In the course of his victory speech tonight, McCain seemed to finally, and confidently, settle on a strategy for dealing with Iraq in the campaign ahead:

As you well know, America is at war in two countries and involved in a long and difficult fight with violent extremists who despise us, our values, and modernity itself. It is of little use to Americans for their candidates to avoid the many complex challenges of these struggles by re-litigating decisions of the past. I will defend the decision to destroy Saddam Hussein's regime...[applause]...as I also criticized the failed tactics that were employed for too long [...] to establish the conditions that will allow us to leave that country with our country's interests secure and our honor intact.

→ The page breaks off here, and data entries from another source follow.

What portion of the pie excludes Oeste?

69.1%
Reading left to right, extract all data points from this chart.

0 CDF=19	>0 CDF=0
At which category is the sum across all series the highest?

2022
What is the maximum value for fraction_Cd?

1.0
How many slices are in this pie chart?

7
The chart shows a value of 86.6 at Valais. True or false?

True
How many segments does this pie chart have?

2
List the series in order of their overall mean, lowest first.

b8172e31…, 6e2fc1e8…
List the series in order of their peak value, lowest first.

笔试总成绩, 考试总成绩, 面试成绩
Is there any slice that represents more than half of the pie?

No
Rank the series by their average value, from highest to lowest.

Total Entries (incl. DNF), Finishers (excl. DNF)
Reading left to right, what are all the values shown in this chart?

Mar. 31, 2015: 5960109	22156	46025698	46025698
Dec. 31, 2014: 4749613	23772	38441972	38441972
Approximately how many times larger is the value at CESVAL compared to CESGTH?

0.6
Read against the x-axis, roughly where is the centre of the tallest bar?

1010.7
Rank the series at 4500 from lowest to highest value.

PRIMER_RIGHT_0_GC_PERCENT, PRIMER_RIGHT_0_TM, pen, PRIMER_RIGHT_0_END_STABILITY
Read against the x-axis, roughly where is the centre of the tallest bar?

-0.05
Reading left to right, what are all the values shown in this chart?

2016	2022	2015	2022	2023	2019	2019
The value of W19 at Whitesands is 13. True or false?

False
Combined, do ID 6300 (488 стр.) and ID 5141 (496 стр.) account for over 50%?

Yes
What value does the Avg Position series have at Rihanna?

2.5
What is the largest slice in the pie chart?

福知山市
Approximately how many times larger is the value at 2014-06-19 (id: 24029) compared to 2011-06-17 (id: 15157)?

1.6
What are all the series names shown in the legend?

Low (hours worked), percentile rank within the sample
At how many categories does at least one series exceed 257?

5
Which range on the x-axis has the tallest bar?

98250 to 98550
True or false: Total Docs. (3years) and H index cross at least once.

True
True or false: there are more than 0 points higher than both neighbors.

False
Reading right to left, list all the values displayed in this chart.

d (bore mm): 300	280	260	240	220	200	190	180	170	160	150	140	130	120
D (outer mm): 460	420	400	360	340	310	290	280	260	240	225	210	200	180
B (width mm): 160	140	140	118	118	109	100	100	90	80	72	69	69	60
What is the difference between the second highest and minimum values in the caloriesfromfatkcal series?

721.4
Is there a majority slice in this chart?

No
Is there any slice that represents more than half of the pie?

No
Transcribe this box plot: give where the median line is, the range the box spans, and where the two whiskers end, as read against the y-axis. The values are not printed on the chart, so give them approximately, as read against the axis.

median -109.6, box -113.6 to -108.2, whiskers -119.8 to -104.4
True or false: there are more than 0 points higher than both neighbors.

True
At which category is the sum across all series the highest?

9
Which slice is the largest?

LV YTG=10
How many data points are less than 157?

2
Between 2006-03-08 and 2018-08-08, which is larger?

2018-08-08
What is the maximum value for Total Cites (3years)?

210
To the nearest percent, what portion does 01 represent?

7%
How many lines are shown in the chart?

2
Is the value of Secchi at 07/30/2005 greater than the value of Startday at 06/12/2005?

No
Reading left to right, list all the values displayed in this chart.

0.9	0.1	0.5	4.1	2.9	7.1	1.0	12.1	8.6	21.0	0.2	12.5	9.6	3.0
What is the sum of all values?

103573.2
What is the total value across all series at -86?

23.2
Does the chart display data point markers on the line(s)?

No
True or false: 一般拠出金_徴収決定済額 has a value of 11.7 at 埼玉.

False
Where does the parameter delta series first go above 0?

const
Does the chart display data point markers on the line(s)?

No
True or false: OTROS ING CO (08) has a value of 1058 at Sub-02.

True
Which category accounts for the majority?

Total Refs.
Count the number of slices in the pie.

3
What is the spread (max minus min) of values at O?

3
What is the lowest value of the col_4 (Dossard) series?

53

Certainly McCain has never backed away from the decision to go to war, but I'm not sure I've heard him affirm that decision so forcefully in the past few months. Obama could beat Hillary up over her vote in support of the war because she no longer stood by it, but there is nothing to re-litigate here. McCain is for destroying Saddam--who isn't? McCain was against the failed tactics--who else was? And he's talking about honor. Obama doesn't. Americans still care about honor. But the phrasing also reminds the public of the danger that Saddam represented. Obama wants to re-litigate the war, but the decision wasn't to go to war or not, it was to depose Saddam Hussein or leave him in power. This is the type of tough decision a president must make--and if Obama (or Clinton?) wants to argue that the war was a mistake, McCain is going to make him argue in defense of Saddam Hussein.